Wednesday, August 19, 2009

Chocolate Macaroon


1 1/4 cup confectioners' sugar
2/3 cup hazelnut (use a food processor to make fine powder)
1 1/2 tablespoon unsweetend cocoa powder
3 large egg whites
2 tablespoon sugar
1/2 teaspoon vanilla extract
2/3 cup chocolate-hazelnut spread (Nutella)


looks like very hard to make it , but it is really not hard at all,if you make your ingredients ready on your countertop before start to mix ,you'll save a lot of time :)) also instead of pastry bag you can use ordinary plastic bag or big size ziplock too,but pastry bag and tips only $7 dollar @ safeway ,just buy one of'em and use forever...again and again ...
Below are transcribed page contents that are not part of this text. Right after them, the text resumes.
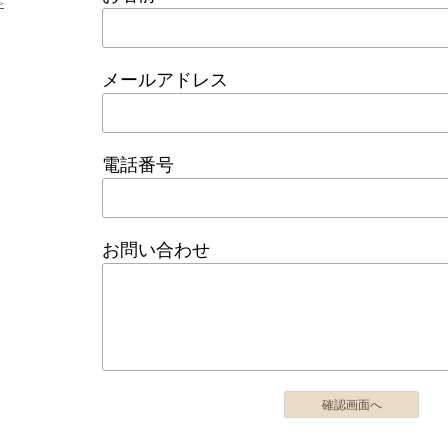
>
メールアドレス
電話番号
お問い合わせ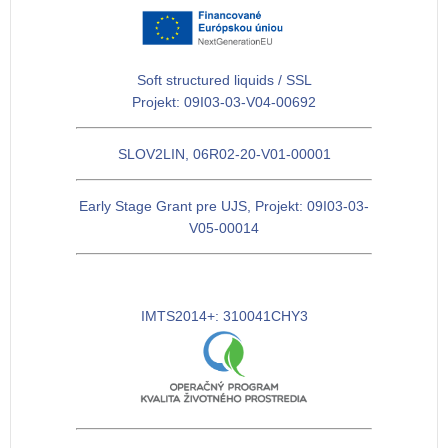
Soft structured liquids / SSL
Projekt: 09I03-03-V04-00692
SLOV2LIN, 06R02-20-V01-00001
Early Stage Grant pre UJS, Projekt: 09I03-03-
V05-00014
IMTS2014+: 310041CHY3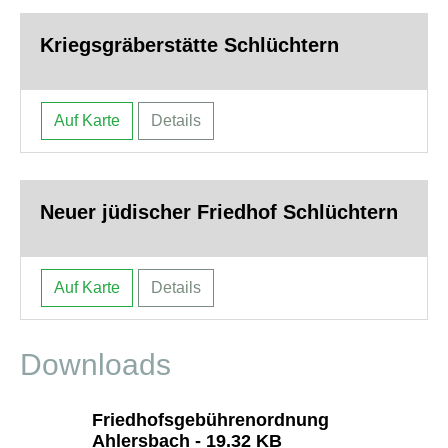
Kriegsgräberstätte Schlüchtern
Auf Karte
Details
Neuer jüdischer Friedhof Schlüchtern
Auf Karte
Details
Downloads
Friedhofsgebührenordnung
Ahlersbach
-
19.32 KB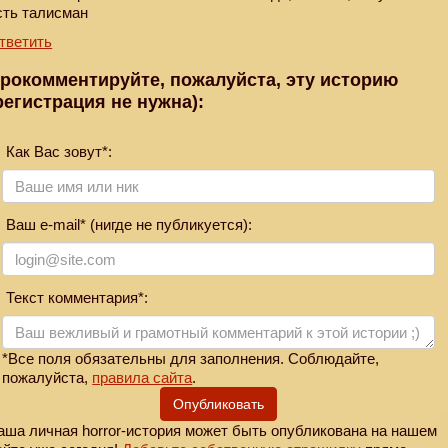
сть талисман
тветить
рокомментируйте, пожалуйста, эту историю
регистрация не нужна):
Как Вас зовут*:
Ваш e-mail* (нигде не публикуется):
Текст комментария*:
*Все поля обязательны для заполнения. Соблюдайте,
пожалуйста,
правила сайта
.
Опубликовать
аша личная horror-история может быть опубликована на нашем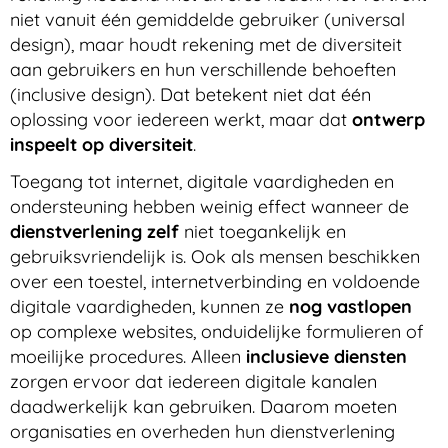
niet vanuit één gemiddelde gebruiker (universal
design), maar houdt rekening met de diversiteit
aan gebruikers en hun verschillende behoeften
(inclusive design). Dat betekent niet dat één
oplossing voor iedereen werkt, maar dat
ontwerp
inspeelt op diversiteit
.
Toegang tot internet, digitale vaardigheden en
ondersteuning hebben weinig effect wanneer de
dienstverlening zelf
niet toegankelijk en
gebruiksvriendelijk is. Ook als mensen beschikken
over een toestel, internetverbinding en voldoende
digitale vaardigheden, kunnen ze
nog vastlopen
op complexe websites, onduidelijke formulieren of
moeilijke procedures. Alleen
inclusieve diensten
zorgen ervoor dat iedereen digitale kanalen
daadwerkelijk kan gebruiken. Daarom moeten
organisaties en overheden hun dienstverlening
Combine confectioners' sugar, hazelnuts, and cocoa powder in a food processor; process until nuts are finely ground and mixture is powdery. Spoon mixture into a medium sieve set over a bowl or a flour sifter.
In large bowl of a stand mixer, beat egg whites on medium until soft peaks start to form. Gradually beat in sugar. Continue to beat on high speed until stiff peaks form. Beat in vanilla until blended.(not too long)
Sift nut mixture over egg whites, in three additions, folding with a rubber spatula after each, until incorporated. Scrape batter into pastry bag. Pipe 28 (1 1/4-inch) mounds of batter on prepared baking sheets (means with waxing paper, do not bake w/out paper and do not substitude with butter and flour mix), about 2 inches apart (they will spread to about 1 3/4-inch rounds). Let air-dry at room temperature for 30 minutes.
Heat oven to 300 degrees F. Bake 1 sheet at a time 16 minutes, or until puffed and tops are shiny and firm to the touch. Remove from oven; let cool on sheet placed on a wire rack 3 minutes. Transfer macaroons with a spatula to wire rack to cool completely
To assemble macaroons, spread about 1½ tsp nutella spread onto the flat side of half the cookies; sandwich with the remaining macaroons, flat side onto filling. Filled cookies can be kept in an airtight container in the refrigerator up to 3 days.